The evidence Microsoft published is unusually testable for this genre. On a private device driver seeded with 21 deliberately injected bugs — code that never appeared in any model’s training data — MDASH reported all 21 with zero false positives in that run. On retrospective benchmarks it recovered 96% of five years of confirmed Security Response Center cases in the CLFS logging component and 100% of seven cases in the TCP/IP stack. On the public CyberGym benchmark of 1,507 real-world reproduction tasks it reached 88.45%, the top published score at launch and roughly five points ahead of the next entry; by Build, Microsoft reported that figure had climbed above 96%.

The defensive upside is obvious: five years of the bugs that actually mattered, re-found by a system that can also prove them. The dual-use tension is just as real. The two flaws Microsoft detailed — a remote unauthenticated use-after-free in the Windows IPv4 receive path, and a pre-authentication double-free in the IKEv2 keying service reachable over UDP as LocalSystem — are exactly the class of deep, cross-file, concurrency-sensitive bugs that single-model scanners miss and that skilled offensive researchers prize. A harness that finds them at scale is a defensive asset when defenders run it first and a threat model when the same capability diffuses. Microsoft deliberately withheld exploitation details for both, consistent with responsible disclosure; both were patched before publication.

Defenses

For defenders the practical takeaways are concrete. Evaluate AI vulnerability tools by what they do with a model — validation, deduplication, proof construction — not by which model they use; a scanner that stops at candidate findings just relocates the triage burden. Ground any capability claim on data the model has not seen: seeded private targets and retrospective recall against your own historical case database are far more informative than public leaderboards alone. Treat proof-of-reachability as the acceptance bar, since unproven findings inflate backlog without reducing risk.

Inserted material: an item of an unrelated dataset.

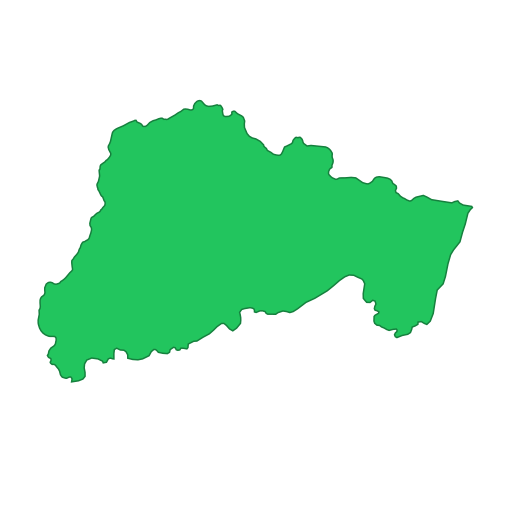 Santa Lucía, Canelones, Uruguay, rotated 7°
{"feature_id": "84410073B26807855042192", "entity_name": "Santa Lucía", "entity_type": "district", "adm_level": 2, "iso_a3": "URY", "parent_name": "Uruguay", "parent_adm1": "Canelones", "projection": "orthographic", "projection_center": [-56.326, -34.428], "detail": "fine", "context": "isolated", "style": "filled", "palette": "green", "viewbox_px": 512, "rotation_deg": 7, "n_neighbors": 0, "source": "geoboundaries", "source_scale": "gbopen_adm2", "svg_char_len": 6002}
<svg xmlns="http://www.w3.org/2000/svg" viewBox="0 0 512 512"><g transform="rotate(7 256 256)"><path d="M162.0,368.0L163.7,363.7L166.0,361.2L167.7,361.1L169.2,362.0L170.8,363.5L175.5,363.9L179.9,363.7L181.9,362.1L182.2,359.4L185.2,356.7L187.0,356.9L188.3,358.8L189.9,359.1L191.8,358.5L192.7,356.6L195.2,356.4L198.7,356.6L199.6,355.2L199.5,351.6L204.6,348.2L207.7,347.6L213.4,343.0L219.2,338.9L223.0,334.6L225.9,330.9L229.9,327.2L232.4,326.8L235.1,328.5L238.6,331.6L242.1,333.1L245.5,330.0L248.8,324.8L248.7,321.7L248.3,319.0L247.5,316.3L246.6,313.9L248.3,310.8L251.0,309.6L256.4,308.0L258.9,308.2L260.4,308.8L261.0,309.9L261.3,311.7L263.0,312.0L266.5,310.0L269.2,309.6L271.9,310.1L273.1,311.7L274.7,312.3L282.7,311.4L284.6,309.6L289.4,307.3L293.0,307.4L296.5,308.0L299.7,306.6L303.6,303.4L311.3,295.9L319.5,290.8L330.9,281.9L336.5,276.1L341.9,270.1L346.7,265.8L350.8,263.5L355.4,263.2L359.4,264.6L363.8,265.9L365.4,267.2L367.3,270.3L367.0,280.3L367.7,285.0L369.7,286.9L371.5,288.5L374.8,288.2L377.3,285.7L379.7,286.3L380.9,289.1L380.1,291.4L379.9,293.9L380.8,295.3L382.8,295.6L384.8,296.5L384.6,297.9L381.4,300.3L380.6,301.6L381.0,306.2L382.0,308.3L384.4,309.9L387.2,309.9L389.2,311.1L392.1,311.9L394.6,313.0L397.2,313.6L401.0,312.1L404.2,311.4L405.1,312.4L405.0,313.9L403.7,315.4L403.1,317.3L404.1,319.1L405.8,319.8L410.9,317.0L416.2,315.2L418.6,313.2L419.4,310.2L419.7,307.5L422.5,306.0L425.0,304.1L424.9,301.8L428.1,301.0L431.3,302.4L433.9,303.1L436.9,299.4L438.9,291.5L439.4,276.3L440.0,267.7L445.1,260.9L446.5,253.4L447.5,240.3L449.0,231.0L451.3,225.9L456.7,217.1L458.1,207.3L459.8,198.8L461.1,187.8L463.1,183.8L464.9,181.6L464.1,180.5L455.4,180.2L451.5,178.6L449.6,176.7L446.5,177.8L443.9,179.4L434.0,179.1L423.4,178.7L418.5,176.7L414.7,175.5L407.7,178.1L405.8,179.5L403.6,182.0L402.0,182.8L398.8,182.0L396.5,180.9L394.7,180.4L392.1,179.1L389.5,176.8L387.2,176.0L386.4,173.9L387.2,171.6L386.7,169.5L384.8,168.2L383.0,167.4L381.5,164.8L379.7,163.5L377.1,162.7L374.2,162.5L368.7,162.3L366.1,163.0L364.7,163.9L363.7,165.2L362.5,167.7L360.3,169.7L358.5,170.8L356.6,170.8L352.9,170.2L345.5,166.3L340.9,166.4L334.9,167.6L329.7,168.3L328.6,168.8L327.3,169.8L325.8,170.2L322.2,169.1L320.7,168.2L318.4,166.3L317.9,165.2L317.8,163.2L318.4,161.2L319.0,160.2L319.5,159.6L320.1,159.4L320.6,158.6L320.3,156.8L321.0,154.1L321.0,152.7L320.8,151.3L319.6,148.8L319.3,147.2L319.3,145.6L319.0,144.5L317.2,142.2L315.8,141.0L313.9,139.9L311.7,139.3L297.1,139.6L293.3,140.6L289.6,138.5L288.8,137.4L288.3,136.0L287.5,134.5L285.6,132.9L284.4,132.9L283.2,133.5L281.7,133.3L280.8,133.6L279.8,134.9L278.7,136.7L278.4,139.0L277.4,140.3L272.4,143.6L271.6,143.9L271.0,144.5L269.7,149.3L268.8,151.6L268.2,152.4L267.5,153.0L266.2,153.3L264.1,153.3L260.9,152.9L258.1,151.3L254.8,150.0L254.2,149.6L253.2,148.0L251.1,146.7L250.4,146.0L250.0,144.8L246.2,141.7L241.6,139.8L237.9,139.3L234.8,138.0L232.2,135.6L228.9,129.9L228.3,126.3L228.3,123.4L226.5,119.9L224.7,118.7L220.9,117.3L219.6,116.6L217.4,115.0L216.4,114.9L214.7,115.7L214.5,116.7L214.8,118.1L214.6,118.5L213.1,120.0L212.0,120.7L208.7,121.3L207.8,121.2L207.1,121.0L206.0,119.8L204.9,116.1L204.9,115.5L205.2,114.8L205.1,114.3L204.4,113.1L203.2,111.6L202.4,110.9L202.0,110.8L200.4,111.2L199.0,110.7L194.5,112.5L190.7,113.3L188.4,113.0L186.6,112.1L183.2,109.1L182.4,108.7L181.1,108.6L179.6,109.1L178.5,109.8L176.7,112.1L175.8,114.7L176.0,117.4L175.2,118.4L174.3,118.9L172.9,119.1L170.6,118.7L168.0,118.7L166.4,119.1L163.9,121.6L161.3,123.4L158.4,126.0L153.2,129.8L151.8,131.0L150.7,131.4L149.2,131.3L147.9,131.6L146.2,130.7L144.9,130.8L142.8,131.6L140.0,133.2L137.5,134.2L135.5,135.6L134.3,136.5L132.2,139.4L130.6,140.8L128.5,141.1L127.7,140.9L126.6,139.5L125.9,139.0L124.9,138.5L122.1,137.7L121.3,137.3L120.4,136.0L119.3,136.1L118.1,136.9L114.1,138.9L108.4,143.0L103.2,146.0L101.7,147.0L99.9,148.6L98.9,150.1L98.5,151.1L98.3,152.7L97.6,160.0L96.9,162.7L96.1,164.6L96.0,165.9L96.9,168.3L99.3,171.8L99.5,173.3L99.1,174.5L98.5,175.8L96.8,178.4L95.6,179.4L94.5,181.1L92.3,183.0L90.8,184.5L90.4,185.8L90.5,188.4L90.3,189.4L89.9,189.7L89.9,190.4L91.0,195.4L91.0,196.5L90.5,201.2L89.5,204.0L89.5,205.0L90.2,207.1L90.7,207.9L91.1,209.4L92.2,210.6L94.6,214.4L95.3,215.2L96.7,216.1L98.5,219.6L99.4,220.5L99.8,221.7L99.9,222.7L99.7,224.4L98.1,226.6L97.1,228.5L96.4,229.1L95.8,230.7L95.0,231.6L93.0,232.9L91.5,234.5L90.6,235.8L89.7,236.7L88.5,237.5L87.8,238.4L87.6,239.5L87.1,243.8L87.6,246.0L89.1,247.9L89.4,249.0L89.6,250.2L89.3,253.1L88.5,256.9L88.3,258.4L88.0,259.2L86.8,260.7L85.8,261.2L84.4,262.5L82.5,263.3L81.9,264.2L81.0,266.4L80.6,269.1L79.8,270.8L79.2,273.9L77.9,276.3L75.8,279.3L74.9,281.4L73.9,282.8L73.8,283.4L74.0,285.3L74.7,288.4L75.5,291.3L75.5,292.3L75.0,293.2L73.2,295.4L69.8,300.7L68.5,302.3L66.6,304.2L65.8,304.7L65.2,305.4L64.5,306.7L63.7,307.2L61.3,308.3L60.3,308.4L59.0,308.3L57.1,307.4L56.1,307.2L55.0,307.1L53.7,307.4L52.8,307.9L51.2,309.5L50.2,313.3L50.5,315.8L51.0,317.9L50.7,319.9L50.1,320.9L48.2,322.7L47.7,323.6L47.3,324.7L47.1,326.1L47.4,328.9L48.0,332.0L48.1,333.3L48.0,334.5L47.3,336.2L48.0,340.3L47.6,346.2L48.0,349.1L48.5,350.7L50.0,354.0L51.8,356.5L54.0,358.5L56.6,359.9L59.7,360.8L61.2,360.9L65.7,360.4L66.8,360.9L67.5,361.7L67.8,363.0L67.9,364.4L67.7,365.8L67.7,367.0L67.4,368.2L66.8,369.4L66.1,370.2L63.6,372.4L62.1,375.4L61.8,378.7L61.1,380.1L62.0,381.4L62.7,382.0L64.6,382.7L65.0,383.1L65.3,384.5L65.1,385.5L64.8,386.0L64.7,386.6L65.2,387.4L66.8,388.4L68.8,388.2L69.4,388.4L70.4,389.0L71.5,390.2L73.7,392.2L75.1,394.3L76.4,397.7L77.9,399.4L78.6,399.9L81.8,400.5L83.0,400.4L84.9,399.2L86.1,398.7L86.9,398.7L87.6,399.3L88.3,400.2L88.4,401.3L88.3,403.4L95.0,401.5L99.2,399.2L101.0,396.3L100.5,392.4L99.1,388.0L99.0,384.0L100.7,379.9L105.3,377.3L111.7,377.4L116.5,379.1L117.4,380.7L120.5,379.7L122.0,376.0L123.9,375.1L126.2,375.5L127.5,375.5L126.8,370.0L126.8,366.1L129.0,364.5L132.8,365.8L136.4,365.6L138.7,366.9L140.7,369.7L141.2,373.1L146.2,373.7L151.5,373.4L156.0,371.9L162.0,368.0Z" fill="#22c55e" stroke="#15803d" stroke-width="1.5"/></g></svg>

Assume offensive parity is coming, and shorten the window it exploits: prioritize the bug classes these systems find best — memory-safety and concurrency defects on network-reachable, unauthenticated paths — with memory-safe languages, fuzzing and hardened reassembly logic. Finally, note the systemic risk flagged by outside reviewers: an orchestration layer coordinating 100+ agents across identity, cloud and code has a large blast radius, so the governance and permission boundaries around such a harness must be designed before deployment, not retrofitted after an incident.

Status

The vulnerabilities below are among the Critical findings Microsoft attributed to MDASH in its May 12, 2026 disclosure. They are listed here only as references; all were patched before publication.

ComponentNatureReferenceStatus
Windows TCP/IP (IPv4 receive)Remote unauth. use-after-free → RCECVE-2026-33827Patched
Windows IKEv2 keying servicePre-auth double-free → LocalSystem RCECVE-2026-33824Patched
Windows Netlogon (CLDAP)Unauth. stack overflow → RCECVE-2026-41089Patched
Windows DNS clientCrafted UDP response → heap OOB → RCECVE-2026-41096Patched

MDASH remains in limited private preview (expanded at Build 2026). Primary source: Microsoft Security Blog, published May 12, 2026, updated June 3, 2026.